— Шекспира? — усомнилась завуч. — Впрочем, что ей еще с больной ногой остается делать. Ну, ладно. Семь отличников так семь...
Определил ли этот диалог мою профессию драматурга, осложнил ли жизнь, предложив оценку за реальные заслуги, так сказать, создал ложный прецедент?
Для чего он прозвучал так интонационно подробно, объединившись с цоканьем учительских шпилек и стрекотанием струйки молочной воды, переливающейся через край раковины, утопившей в гипнозе подслушивания мои руки по локоть?
Как сложилась бы биография, не сомкнись мое дежурство по классу в форме мытья тряпки, интерес завуча к количеству отличников в первом «Б» в форме диалога возле девичьего туалета, предпочтение шекспировского тома всем остальным за тисненную золотом обложку, то есть снова по форме? Короче, все то, что называется единством места и времени и составляет ту форму, которая пинком предъявляет содержание...
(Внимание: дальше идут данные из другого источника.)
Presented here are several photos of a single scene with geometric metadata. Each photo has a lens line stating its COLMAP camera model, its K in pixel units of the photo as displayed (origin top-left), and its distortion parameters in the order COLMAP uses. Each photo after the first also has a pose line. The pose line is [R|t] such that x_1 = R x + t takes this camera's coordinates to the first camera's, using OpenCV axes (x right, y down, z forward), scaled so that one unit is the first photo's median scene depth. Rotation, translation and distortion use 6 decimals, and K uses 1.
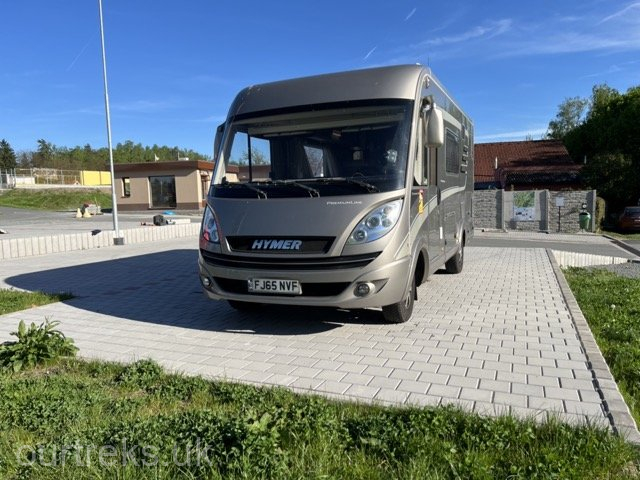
lens RADIAL K [[480.8, 0, 320.0], [0, 480.8, 240.0], [0, 0, 1]] dist [0.003705, -0.000133]
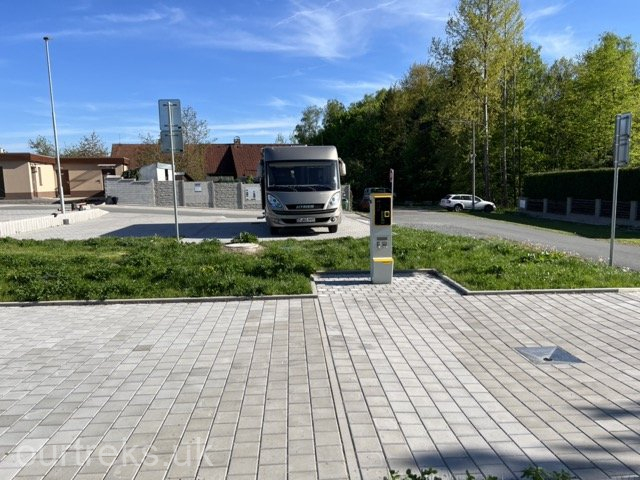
lens RADIAL K [[480.8, 0, 320.0], [0, 480.8, 240.0], [0, 0, 1]] dist [0.003705, -0.000133]
pose [[0.873006, -0.046777, 0.485461, -0.532802], [0.036929, 0.998872, 0.029838, 0.046708], [-0.486309, -0.008121, 0.873749, -0.622455]]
Пошла бы я, весело прихрамывая, по крутой тропинке под названием «извольте дать все, что мне полагается», не уверься семилетними ушами, что награды бывают не «для», а «за», или вступила бы партию, в которой медицинский диагноз заменяет таблицу умножения, декларацию прав человека и таблицы эфемерид?
На моих глазах армии людей разрушили собственный потенциал, объевшись и перекормив окружающих не то что физическим недостатком, а даже длинным носом, маленькими глазами или детским стрессом. Они сделали этот длинный нос, маленькие глаза или детский стресс профессией и национальностью и похоронили себя и собственных детей под их тяжестью.
Главный урок Ирины Васильевны, подслушанный из туалета для девочек, спас мне жизнь. Из туалета, имевшего собственный образовательный статус, из туалета, в котором в восьмом классе мы обучали друг друга курить, в девятом — листать порнуху, а в десятом — правильно стонать во время полового акта.
Что касается школьных учителей, то Ирина Васильевна была первым и последним везением, остальные унифицировались во мне в единую тетку, истомленную тяготами быта, ненавистью к детям, собственной сексуальной невостребованностью и страстным желанием, чтобы с учениками случилось то же самое. Львиную долю частотного словаря этой тетки занимало «все знают, что бывает с девочками, которые носят сережки с шестого класса», «я не начну урок, пока все не снимут кольца и не смоют ресницы», «собери волосы в хвостик, ты пока еще не в публичном доме» и производные от них. Сексуальная революция набирала обороты, и противник агонизировал.
Неутоленная жажда ученичества гнала из «семьи и школы» на улицу. На улице уже мелькали смутьяны. Первыми явились музыкальные фарцовщики. Прокравшись на традиционную толкучку на Ленинских горах, мы с подружкой пожирали глазами длинноволосых джинсовых мужиков в небрежных меховых жилетках с американскими пластинками под мышкой. «Сегодня он играет джаз, а завтра родину продаст», — знали мы о них в восьмом классе со слов Сергея Михалкова. Очень хотелось вслед за ними «продать родину», понимаемую как необходимость быть ежесекундно униженной семьей, школой и тем, на чем они росли. В качестве первой акции по «продаже родины» я выбрала смену одежды. Мы с подружкой Женькой долго работали над отпарыванием рукавов со своих детских шуб и приданием туристическим штанам из «Детского мира» вида джинсов с прошлым. Намеченная акция состояла из переодевания в оное и торжественного прохода из моей квартиры в Женькину мимо школы, естественно, когда взрослые на работе.